[EXERCISE GOAL] Where the line with "left wrist: (427, 248)" appears below, start writing out lines exactly, and finish with the line with "right hip: (614, 255)", which is included; write out nothing else.

[Collected data entries]
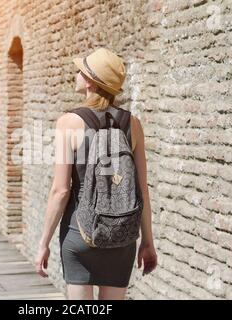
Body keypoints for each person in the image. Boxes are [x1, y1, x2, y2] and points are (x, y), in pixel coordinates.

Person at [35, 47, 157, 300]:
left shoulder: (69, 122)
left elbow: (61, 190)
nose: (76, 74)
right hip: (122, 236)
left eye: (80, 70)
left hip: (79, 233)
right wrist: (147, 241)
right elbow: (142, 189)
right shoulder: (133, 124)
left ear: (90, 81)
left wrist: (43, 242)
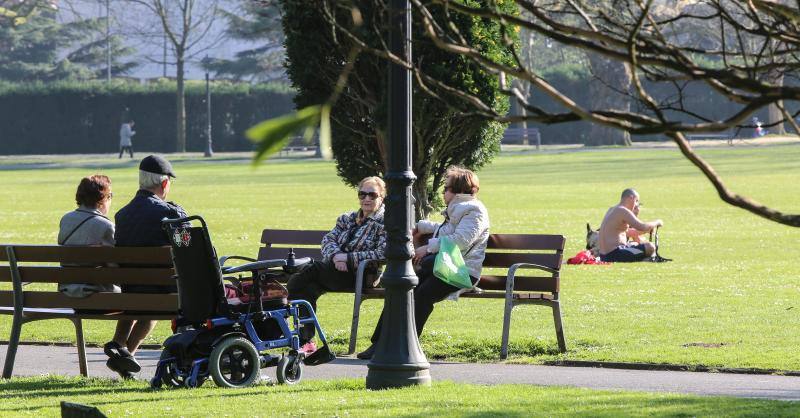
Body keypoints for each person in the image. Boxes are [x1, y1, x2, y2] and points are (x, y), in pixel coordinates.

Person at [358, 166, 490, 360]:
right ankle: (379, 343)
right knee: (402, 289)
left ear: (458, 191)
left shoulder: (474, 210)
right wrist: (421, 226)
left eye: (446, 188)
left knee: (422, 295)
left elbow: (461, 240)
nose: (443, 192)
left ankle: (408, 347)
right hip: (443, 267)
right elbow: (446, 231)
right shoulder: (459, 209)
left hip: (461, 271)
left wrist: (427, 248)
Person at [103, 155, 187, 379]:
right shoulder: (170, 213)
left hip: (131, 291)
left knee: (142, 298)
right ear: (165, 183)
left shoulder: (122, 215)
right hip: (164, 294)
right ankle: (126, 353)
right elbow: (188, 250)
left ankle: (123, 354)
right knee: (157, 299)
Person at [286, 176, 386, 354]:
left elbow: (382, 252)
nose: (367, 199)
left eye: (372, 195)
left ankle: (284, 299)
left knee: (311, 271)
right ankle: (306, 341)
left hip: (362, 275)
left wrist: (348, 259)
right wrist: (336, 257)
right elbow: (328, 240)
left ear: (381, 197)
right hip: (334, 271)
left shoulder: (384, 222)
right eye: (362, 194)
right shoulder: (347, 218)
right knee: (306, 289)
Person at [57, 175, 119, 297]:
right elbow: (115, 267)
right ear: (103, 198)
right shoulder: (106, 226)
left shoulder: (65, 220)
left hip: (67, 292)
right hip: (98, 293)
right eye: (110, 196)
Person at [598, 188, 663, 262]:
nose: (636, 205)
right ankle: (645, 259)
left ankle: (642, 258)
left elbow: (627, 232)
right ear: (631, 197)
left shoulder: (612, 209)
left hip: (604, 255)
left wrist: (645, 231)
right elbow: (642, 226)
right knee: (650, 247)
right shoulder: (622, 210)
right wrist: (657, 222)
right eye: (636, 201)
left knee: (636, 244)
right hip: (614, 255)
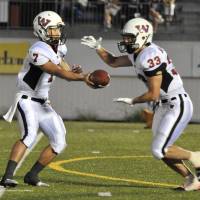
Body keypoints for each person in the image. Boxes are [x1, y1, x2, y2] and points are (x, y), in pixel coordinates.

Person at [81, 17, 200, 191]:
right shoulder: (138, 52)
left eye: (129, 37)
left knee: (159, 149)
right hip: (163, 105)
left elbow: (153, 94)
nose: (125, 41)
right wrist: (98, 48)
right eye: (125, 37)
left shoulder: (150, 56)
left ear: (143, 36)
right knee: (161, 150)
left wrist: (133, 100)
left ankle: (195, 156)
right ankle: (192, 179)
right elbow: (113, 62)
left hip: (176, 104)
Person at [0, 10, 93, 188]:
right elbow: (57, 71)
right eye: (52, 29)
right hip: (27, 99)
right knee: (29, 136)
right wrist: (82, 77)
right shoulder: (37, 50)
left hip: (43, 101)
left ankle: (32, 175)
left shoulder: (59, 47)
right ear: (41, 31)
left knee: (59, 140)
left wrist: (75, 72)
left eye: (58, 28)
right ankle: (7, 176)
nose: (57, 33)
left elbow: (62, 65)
==
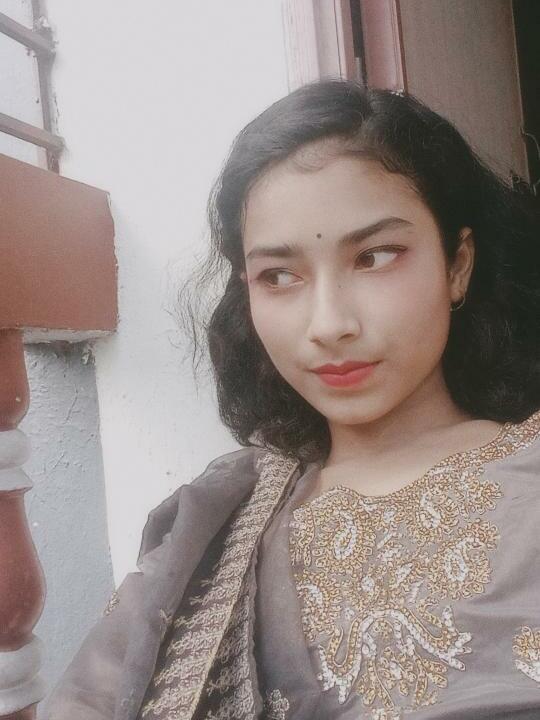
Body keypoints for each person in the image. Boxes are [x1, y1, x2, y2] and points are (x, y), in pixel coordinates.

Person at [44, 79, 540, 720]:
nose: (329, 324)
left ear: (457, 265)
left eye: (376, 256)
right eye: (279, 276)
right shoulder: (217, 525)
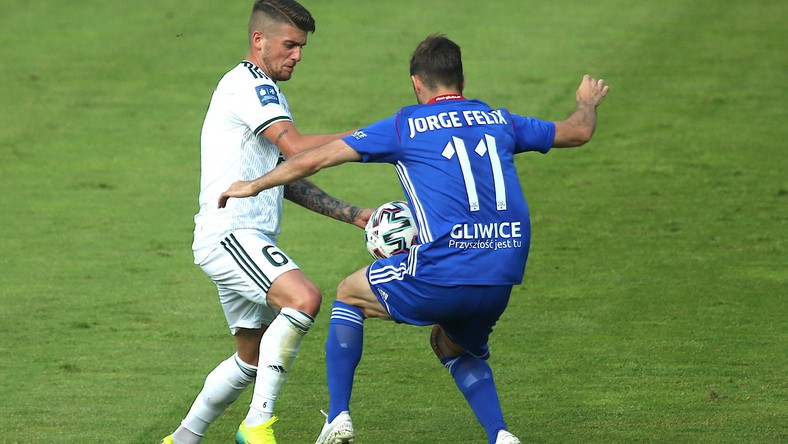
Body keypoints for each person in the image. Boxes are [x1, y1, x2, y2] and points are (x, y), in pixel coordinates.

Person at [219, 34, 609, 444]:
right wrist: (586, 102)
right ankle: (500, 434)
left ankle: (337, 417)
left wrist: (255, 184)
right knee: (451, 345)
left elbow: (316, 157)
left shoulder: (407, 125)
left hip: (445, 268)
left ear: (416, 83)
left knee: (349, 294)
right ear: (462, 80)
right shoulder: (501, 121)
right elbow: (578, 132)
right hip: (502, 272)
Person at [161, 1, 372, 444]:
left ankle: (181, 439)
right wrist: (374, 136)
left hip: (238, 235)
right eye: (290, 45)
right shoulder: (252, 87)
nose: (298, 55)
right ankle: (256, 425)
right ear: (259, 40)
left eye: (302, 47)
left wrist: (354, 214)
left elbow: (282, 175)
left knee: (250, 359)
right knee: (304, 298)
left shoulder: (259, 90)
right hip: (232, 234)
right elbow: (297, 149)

[EXERCISE RESULT]
left wrist: (427, 248)
Person at [103, 155, 187, 379]:
right shoulder: (170, 213)
left hip: (131, 291)
left knee: (142, 298)
right ear: (165, 183)
left shoulder: (122, 215)
right hip: (164, 294)
right ankle: (126, 353)
right elbow: (188, 250)
left ankle: (123, 354)
right knee: (157, 299)
Person at [286, 176, 386, 354]:
left elbow: (382, 252)
nose: (367, 199)
left eye: (372, 195)
left ankle: (284, 299)
left knee: (311, 271)
right ankle: (306, 341)
left hip: (362, 275)
left wrist: (348, 259)
right wrist: (336, 257)
right elbow: (328, 240)
left ear: (381, 197)
right hip: (334, 271)
left shoulder: (384, 222)
right eye: (362, 194)
right shoulder: (347, 218)
right knee: (306, 289)
Person at [57, 175, 119, 297]:
right elbow: (115, 267)
right ear: (103, 198)
right shoulder: (106, 226)
left shoulder: (65, 220)
left hip: (67, 292)
right hip: (98, 293)
right eye: (110, 196)
Person at [598, 188, 663, 262]:
nose: (636, 205)
right ankle: (645, 259)
left ankle: (642, 258)
left elbow: (627, 232)
right ear: (631, 197)
left shoulder: (612, 209)
left hip: (604, 255)
left wrist: (645, 231)
right elbow: (642, 226)
right knee: (650, 247)
right shoulder: (622, 210)
right wrist: (657, 222)
right eye: (636, 201)
left knee: (636, 244)
right hip: (614, 255)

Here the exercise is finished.